Aim of the task: From the first line to the last, set down the data exactly as given.

[Recorded data]
· · · ·
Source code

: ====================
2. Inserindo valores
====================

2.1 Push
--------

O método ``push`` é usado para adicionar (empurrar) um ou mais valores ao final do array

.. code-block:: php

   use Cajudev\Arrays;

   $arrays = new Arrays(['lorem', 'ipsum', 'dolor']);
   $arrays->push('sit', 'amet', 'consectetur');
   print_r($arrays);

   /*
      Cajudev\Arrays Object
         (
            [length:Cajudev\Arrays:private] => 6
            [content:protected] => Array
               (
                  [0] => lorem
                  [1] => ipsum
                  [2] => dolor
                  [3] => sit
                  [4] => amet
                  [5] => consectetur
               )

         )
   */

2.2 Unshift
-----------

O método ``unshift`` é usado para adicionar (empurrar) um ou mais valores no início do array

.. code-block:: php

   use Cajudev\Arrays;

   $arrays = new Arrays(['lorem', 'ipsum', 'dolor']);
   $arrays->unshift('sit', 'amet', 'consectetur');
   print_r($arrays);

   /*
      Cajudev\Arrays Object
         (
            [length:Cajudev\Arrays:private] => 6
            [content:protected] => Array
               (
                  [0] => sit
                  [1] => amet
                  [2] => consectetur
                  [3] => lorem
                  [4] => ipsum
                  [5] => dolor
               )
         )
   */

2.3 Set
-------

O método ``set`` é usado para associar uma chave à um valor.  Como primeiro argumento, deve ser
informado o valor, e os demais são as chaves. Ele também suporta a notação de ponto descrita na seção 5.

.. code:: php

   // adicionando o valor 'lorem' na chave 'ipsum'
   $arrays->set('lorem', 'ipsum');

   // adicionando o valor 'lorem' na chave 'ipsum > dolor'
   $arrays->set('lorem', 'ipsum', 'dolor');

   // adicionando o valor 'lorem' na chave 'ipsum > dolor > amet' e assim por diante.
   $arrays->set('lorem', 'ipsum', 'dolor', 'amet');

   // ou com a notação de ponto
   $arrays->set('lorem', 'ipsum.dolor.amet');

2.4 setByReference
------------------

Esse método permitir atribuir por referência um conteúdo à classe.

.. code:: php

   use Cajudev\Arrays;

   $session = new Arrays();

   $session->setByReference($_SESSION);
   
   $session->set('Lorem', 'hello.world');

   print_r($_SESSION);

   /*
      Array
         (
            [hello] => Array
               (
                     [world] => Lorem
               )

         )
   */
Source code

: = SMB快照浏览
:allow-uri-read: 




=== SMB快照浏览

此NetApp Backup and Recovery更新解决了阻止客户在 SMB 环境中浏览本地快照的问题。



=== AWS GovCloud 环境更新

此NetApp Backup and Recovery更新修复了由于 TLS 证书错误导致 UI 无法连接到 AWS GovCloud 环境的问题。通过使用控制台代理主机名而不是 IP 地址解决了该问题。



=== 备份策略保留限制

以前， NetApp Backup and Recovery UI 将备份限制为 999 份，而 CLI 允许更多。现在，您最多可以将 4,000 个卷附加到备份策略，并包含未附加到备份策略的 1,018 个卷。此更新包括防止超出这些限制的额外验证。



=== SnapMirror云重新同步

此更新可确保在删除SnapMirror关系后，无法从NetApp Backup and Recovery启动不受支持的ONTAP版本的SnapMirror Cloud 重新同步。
· · · ·
Output:
Source code

: ====================
2. Inserindo valores
====================

2.1 Push
--------

O método ``push`` é usado para adicionar (empurrar) um ou mais valores ao final do array

.. code-block:: php

   use Cajudev\Arrays;

   $arrays = new Arrays(['lorem', 'ipsum', 'dolor']);
   $arrays->push('sit', 'amet', 'consectetur');
   print_r($arrays);

   /*
      Cajudev\Arrays Object
         (
            [length:Cajudev\Arrays:private] => 6
            [content:protected] => Array
               (
                  [0] => lorem
                  [1] => ipsum
                  [2] => dolor
                  [3] => sit
                  [4] => amet
                  [5] => consectetur
               )

         )
   */

2.2 Unshift
-----------

O método ``unshift`` é usado para adicionar (empurrar) um ou mais valores no início do array

.. code-block:: php

   use Cajudev\Arrays;

   $arrays = new Arrays(['lorem', 'ipsum', 'dolor']);
   $arrays->unshift('sit', 'amet', 'consectetur');
   print_r($arrays);

   /*
      Cajudev\Arrays Object
         (
            [length:Cajudev\Arrays:private] => 6
            [content:protected] => Array
               (
                  [0] => sit
                  [1] => amet
                  [2] => consectetur
                  [3] => lorem
                  [4] => ipsum
                  [5] => dolor
               )
         )
   */

2.3 Set
-------

O método ``set`` é usado para associar uma chave à um valor.  Como primeiro argumento, deve ser
informado o valor, e os demais são as chaves. Ele também suporta a notação de ponto descrita na seção 5.

.. code:: php

   // adicionando o valor 'lorem' na chave 'ipsum'
   $arrays->set('lorem', 'ipsum');

   // adicionando o valor 'lorem' na chave 'ipsum > dolor'
   $arrays->set('lorem', 'ipsum', 'dolor');

   // adicionando o valor 'lorem' na chave 'ipsum > dolor > amet' e assim por diante.
   $arrays->set('lorem', 'ipsum', 'dolor', 'amet');

   // ou com a notação de ponto
   $arrays->set('lorem', 'ipsum.dolor.amet');

2.4 setByReference
------------------

Esse método permitir atribuir por referência um conteúdo à classe.

.. code:: php

   use Cajudev\Arrays;

   $session = new Arrays();

   $session->setByReference($_SESSION);
   
   $session->set('Lorem', 'hello.world');

   print_r($_SESSION);

   /*
      Array
         (
            [hello] => Array
               (
                     [world] => Lorem
               )

         )
   */
Source code

: = SMB快照浏览
:allow-uri-read: 




=== SMB快照浏览

此NetApp Backup and Recovery更新解决了阻止客户在 SMB 环境中浏览本地快照的问题。



=== AWS GovCloud 环境更新

此NetApp Backup and Recovery更新修复了由于 TLS 证书错误导致 UI 无法连接到 AWS GovCloud 环境的问题。通过使用控制台代理主机名而不是 IP 地址解决了该问题。



=== 备份策略保留限制

以前， NetApp Backup and Recovery UI 将备份限制为 999 份，而 CLI 允许更多。现在，您最多可以将 4,000 个卷附加到备份策略，并包含未附加到备份策略的 1,018 个卷。此更新包括防止超出这些限制的额外验证。



=== SnapMirror云重新同步

此更新可确保在删除SnapMirror关系后，无法从NetApp Backup and Recovery启动不受支持的ONTAP版本的SnapMirror Cloud 重新同步。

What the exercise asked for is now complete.